Monday, August 8, 2011

Collapse of GIC and Temasek Holdings 2: GIC crashes

Within a little more than ten days, all major stock indices have plunged with S&P down around 14%. Right now, I can't find any fundamental reason that stock market will rise. Probably QE to infinity will help somehow, at great cost. But the real solution is nothing short of revolution or drastic reformation, that overthrows the current corrupt world order.

GIC results benchmark against gold. Source: GIC

Our reserves inevitably are hit due to the fact that GIC is playing poker all over the world. All those "talents" in GIC seem not be able to match the results of old days central banks when reserves are held in gold. Delving deeper into GIC's result, we can conclude that in real terms, GIC is losing monies.

The gain of gold is not an increase in value per se but due to monies printing. So anything below the yield of gold implies that the asset is losing its value. With the economic storm coming over the next few years, it is likely that GIC is going to lose all our CPF.

While stock is plunging like nobody, gold just broke another record against Sing dollar today, hitting S$2092. 

3 comments:

ngpy said...

HOW REALIABLE IS VERITAS THAT IF GIC WERE TO COLLAPSE THEY WILL LOSE ALL THE CPF MONEY. THAN CPF MEMBERS SHOULD BE FOREWARN TO WITHDRAW THEIR CPF MONEY WHEN EVER POSSIBLE

Veritas said...

Re ngpy:
Do not dream of getting back CPF unless you decide to migrate.

GIC is a cesspool organization to distribute income from the poor to the rich, as well as giving monies freely to USA.

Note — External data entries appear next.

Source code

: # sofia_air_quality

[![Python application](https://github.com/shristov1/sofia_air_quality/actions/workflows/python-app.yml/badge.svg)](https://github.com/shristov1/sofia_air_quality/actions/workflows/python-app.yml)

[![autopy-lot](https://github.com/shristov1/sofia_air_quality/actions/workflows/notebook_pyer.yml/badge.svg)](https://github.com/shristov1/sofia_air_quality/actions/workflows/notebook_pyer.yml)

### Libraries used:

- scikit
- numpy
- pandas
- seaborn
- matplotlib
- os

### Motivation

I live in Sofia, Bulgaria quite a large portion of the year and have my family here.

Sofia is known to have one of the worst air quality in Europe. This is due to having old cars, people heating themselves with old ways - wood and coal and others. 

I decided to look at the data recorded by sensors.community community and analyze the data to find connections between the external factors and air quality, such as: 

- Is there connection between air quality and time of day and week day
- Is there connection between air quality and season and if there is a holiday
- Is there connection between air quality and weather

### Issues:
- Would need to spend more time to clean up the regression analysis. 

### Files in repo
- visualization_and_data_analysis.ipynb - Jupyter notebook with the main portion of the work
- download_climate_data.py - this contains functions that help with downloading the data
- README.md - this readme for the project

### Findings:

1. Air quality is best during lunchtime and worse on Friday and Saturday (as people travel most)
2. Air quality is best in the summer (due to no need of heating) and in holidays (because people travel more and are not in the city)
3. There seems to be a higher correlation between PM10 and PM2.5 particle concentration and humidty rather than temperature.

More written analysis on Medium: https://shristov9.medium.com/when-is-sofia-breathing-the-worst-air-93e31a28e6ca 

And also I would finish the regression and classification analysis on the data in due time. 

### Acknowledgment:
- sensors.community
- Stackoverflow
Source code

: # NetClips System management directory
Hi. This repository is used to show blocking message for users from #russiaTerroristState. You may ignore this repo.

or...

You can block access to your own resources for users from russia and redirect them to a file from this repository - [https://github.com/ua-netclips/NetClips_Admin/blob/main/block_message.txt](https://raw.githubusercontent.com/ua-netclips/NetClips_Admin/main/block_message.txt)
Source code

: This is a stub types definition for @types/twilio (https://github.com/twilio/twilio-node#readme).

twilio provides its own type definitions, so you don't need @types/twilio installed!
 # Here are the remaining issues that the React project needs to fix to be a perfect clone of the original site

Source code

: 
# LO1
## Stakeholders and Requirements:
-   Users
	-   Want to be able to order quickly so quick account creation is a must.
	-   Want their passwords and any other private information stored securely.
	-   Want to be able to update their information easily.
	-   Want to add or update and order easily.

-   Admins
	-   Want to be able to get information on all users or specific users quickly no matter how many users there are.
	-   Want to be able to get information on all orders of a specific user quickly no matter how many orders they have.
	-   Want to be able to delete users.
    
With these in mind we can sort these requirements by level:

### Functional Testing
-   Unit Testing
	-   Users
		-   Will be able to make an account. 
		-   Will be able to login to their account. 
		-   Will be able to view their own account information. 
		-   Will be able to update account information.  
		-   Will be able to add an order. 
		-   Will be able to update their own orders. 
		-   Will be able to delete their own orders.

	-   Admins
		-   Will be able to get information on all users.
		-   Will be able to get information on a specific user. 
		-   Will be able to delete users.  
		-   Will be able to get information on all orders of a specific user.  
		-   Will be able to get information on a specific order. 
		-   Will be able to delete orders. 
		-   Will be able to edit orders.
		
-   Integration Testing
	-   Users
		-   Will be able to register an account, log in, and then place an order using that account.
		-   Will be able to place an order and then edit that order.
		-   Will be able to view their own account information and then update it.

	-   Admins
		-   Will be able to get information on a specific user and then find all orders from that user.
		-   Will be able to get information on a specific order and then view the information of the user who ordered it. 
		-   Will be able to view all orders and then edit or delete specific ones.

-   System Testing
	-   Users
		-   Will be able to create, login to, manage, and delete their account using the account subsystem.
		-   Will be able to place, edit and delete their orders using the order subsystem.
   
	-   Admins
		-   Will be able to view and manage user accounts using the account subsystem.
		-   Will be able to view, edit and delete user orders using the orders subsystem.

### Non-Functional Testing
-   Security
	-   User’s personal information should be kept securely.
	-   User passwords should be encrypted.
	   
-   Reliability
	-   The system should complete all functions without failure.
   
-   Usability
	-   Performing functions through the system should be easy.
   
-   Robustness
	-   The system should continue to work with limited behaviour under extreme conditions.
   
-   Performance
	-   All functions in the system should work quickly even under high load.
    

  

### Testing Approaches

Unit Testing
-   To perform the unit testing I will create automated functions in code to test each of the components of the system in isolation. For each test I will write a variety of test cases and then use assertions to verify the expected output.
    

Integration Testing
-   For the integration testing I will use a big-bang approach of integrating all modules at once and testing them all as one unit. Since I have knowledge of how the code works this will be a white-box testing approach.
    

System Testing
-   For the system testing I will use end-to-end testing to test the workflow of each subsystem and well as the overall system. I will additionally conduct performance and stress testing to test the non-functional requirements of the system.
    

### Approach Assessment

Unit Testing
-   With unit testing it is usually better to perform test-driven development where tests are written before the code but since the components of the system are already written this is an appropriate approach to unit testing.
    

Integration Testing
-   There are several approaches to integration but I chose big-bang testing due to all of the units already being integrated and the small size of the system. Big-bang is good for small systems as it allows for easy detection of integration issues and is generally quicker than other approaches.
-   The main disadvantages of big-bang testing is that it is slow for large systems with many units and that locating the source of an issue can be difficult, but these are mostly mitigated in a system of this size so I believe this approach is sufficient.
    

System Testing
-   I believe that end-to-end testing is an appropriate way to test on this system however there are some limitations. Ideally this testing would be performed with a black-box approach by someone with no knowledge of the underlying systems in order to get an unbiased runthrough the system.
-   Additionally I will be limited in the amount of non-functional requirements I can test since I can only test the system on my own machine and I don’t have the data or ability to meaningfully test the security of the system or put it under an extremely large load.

Your suggestion is tantamount to breaking the piggy banks of our elite.

Anonymous said...

I think they are holding UBS investment at cost because its a convertible bond. But the conversion price of 47.7 franc is way above current market price of 17 franc. That dollop is $14b sucker punch. If someone can do the rough guestimate, the $14b should at least be written down by 60% to 70%, so paper loss of $9b to $10b. Yet the 5 year return has been stuck at that 5% range forever. Of course their return is in USD (they conveniently forgot to highlight that unlike MAS - that shows how deceitful and disingenious thse folks are, even compared to the MAS). So maybe the saving grace is the strength of the swiss franc, but now the interest rate of the franc is negative, I doubt those Italians and Frenchies would be rushing to deposit their savings in switzerland, so lets see what their return shows next year.